After a few weeks the site got hacked and effectively nuked a second time and I realised a stronger approach was required to deal with the problem. This time after restoring everything I updated every single plugin on this site and all sites on the same server and updated CMS and database passwords and installed a security plugin. This time I thought I nailed it but Unfortunately within days I noticed my web server usage quota reduced and I received some warning notifications from Google Webmaster Tools specifically about a high number of 404 errors. I also noticed a huge number of random .php files that could be found on almost every public directory of the entire CPanel account, which included multiple sites. I got very worried but realised that i was using the Revolution Slider plugin on the main site and was aware of a vulnerability with that plugin but I had applied all obvious updates and apparently the security plugin I was using Wordfence is meant to protect against this specific threat so at first I thought I was covered.
After investigating the Revolution Slider vulnerability the penny dropped. It was a plugin that was bundled as part of a theme I was using and as it is a premium plugin that the theme developer purchased it does not automatically update unless I update the whole theme. The problem with this site is that updating the theme breaks the site unless I do major work. I wasn’t sure if this was the root cause especially as Wordfence is supposed to offer protection but I felt I should focus on this point. I was able to update just the Revolution Slider plugin on the site by reinstalling an updated version of the theme on a new site, which automatically downloads the latest revolution slider plugin on installation. Then I disabled the revolution slider on the main site, backed up and deleted the Revolution Slider files from the wp-content/plugins directory and copied the newly downloaded files from the new installation to the main site. Then after re-enabling the revolution Slider plugin on the main site the plugin gets updated to the latest version. Ever since I did this my site has not been compromised and I fixed the problem. I also had to change all database and WordPress passwords to be fully protected. I learned that even though Wordfence claims to protect old versions of the Revolution Slider from this vulnerability it does in fact leave it vulnerable to some degree.

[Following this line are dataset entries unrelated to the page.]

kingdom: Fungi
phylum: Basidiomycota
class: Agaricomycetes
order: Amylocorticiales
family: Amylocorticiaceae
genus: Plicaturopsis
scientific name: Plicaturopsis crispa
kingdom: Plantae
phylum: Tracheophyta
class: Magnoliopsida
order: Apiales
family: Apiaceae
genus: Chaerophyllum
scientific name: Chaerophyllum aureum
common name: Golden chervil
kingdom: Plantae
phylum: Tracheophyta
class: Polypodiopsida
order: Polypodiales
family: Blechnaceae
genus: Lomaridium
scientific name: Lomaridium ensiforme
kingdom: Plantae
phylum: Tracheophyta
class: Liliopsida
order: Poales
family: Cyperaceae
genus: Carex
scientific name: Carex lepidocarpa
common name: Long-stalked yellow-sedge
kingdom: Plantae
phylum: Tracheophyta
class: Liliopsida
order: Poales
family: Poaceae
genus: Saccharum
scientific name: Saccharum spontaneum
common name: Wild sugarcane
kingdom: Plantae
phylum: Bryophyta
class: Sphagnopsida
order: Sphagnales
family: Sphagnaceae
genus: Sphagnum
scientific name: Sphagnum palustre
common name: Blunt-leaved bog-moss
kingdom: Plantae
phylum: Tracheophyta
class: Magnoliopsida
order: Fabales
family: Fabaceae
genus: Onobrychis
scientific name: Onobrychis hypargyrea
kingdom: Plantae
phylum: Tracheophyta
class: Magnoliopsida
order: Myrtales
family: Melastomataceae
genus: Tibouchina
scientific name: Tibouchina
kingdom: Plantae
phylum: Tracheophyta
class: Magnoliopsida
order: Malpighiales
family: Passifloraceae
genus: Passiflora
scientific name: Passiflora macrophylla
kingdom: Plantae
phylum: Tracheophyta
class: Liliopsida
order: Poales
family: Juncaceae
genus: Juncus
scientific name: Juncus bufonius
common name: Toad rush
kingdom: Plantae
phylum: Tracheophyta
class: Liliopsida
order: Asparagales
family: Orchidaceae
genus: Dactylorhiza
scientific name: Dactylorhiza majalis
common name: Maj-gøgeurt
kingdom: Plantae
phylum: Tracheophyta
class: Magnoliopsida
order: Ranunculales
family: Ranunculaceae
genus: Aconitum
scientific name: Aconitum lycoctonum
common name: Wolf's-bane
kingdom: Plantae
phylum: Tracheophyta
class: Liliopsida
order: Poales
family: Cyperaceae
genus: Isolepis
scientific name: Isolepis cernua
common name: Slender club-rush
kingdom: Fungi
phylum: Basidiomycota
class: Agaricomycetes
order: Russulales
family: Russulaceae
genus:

To understand how this problem is a real issue we must look at what vulnerability the plugin presents. First, it allows anyone to find out if you have the Revolution Slider installed and if your version is vulnerable. This is because the plugin information file that contains the version number is in a common location on all WordPress sites. Second, anyone is able to download the wp-config.php file by entering a simple URL query string. That provides the full database login credentials, which allows a hacker to access files on the server and also provides the ability to identify the WordPress administrator password. This is the most serious security hole that exists. Lastly, the main issue is that this has caught a huge number of site owners because the Revolution Slider is a premium plugin that gets bundled in themes. This means that since it is not publicly available it does not automatically update and more than that it does not give much indication that updates are available. All in all it is a complete disaster for a very large percentage of the WordPress community as the Revolution Slider is used extensively in premium themes. I don’t have figures but to put things into perspective out of a handful of people that i know that host WordPress sites 3 of them and me have all been affected.
If you use have used any WordPress premium themes especially from Envato, I recommend checking to see if the Revolution Slider is installed. If so just make sure you are using version 4.x.x or later and you should be fine, otherwise upgrade asap.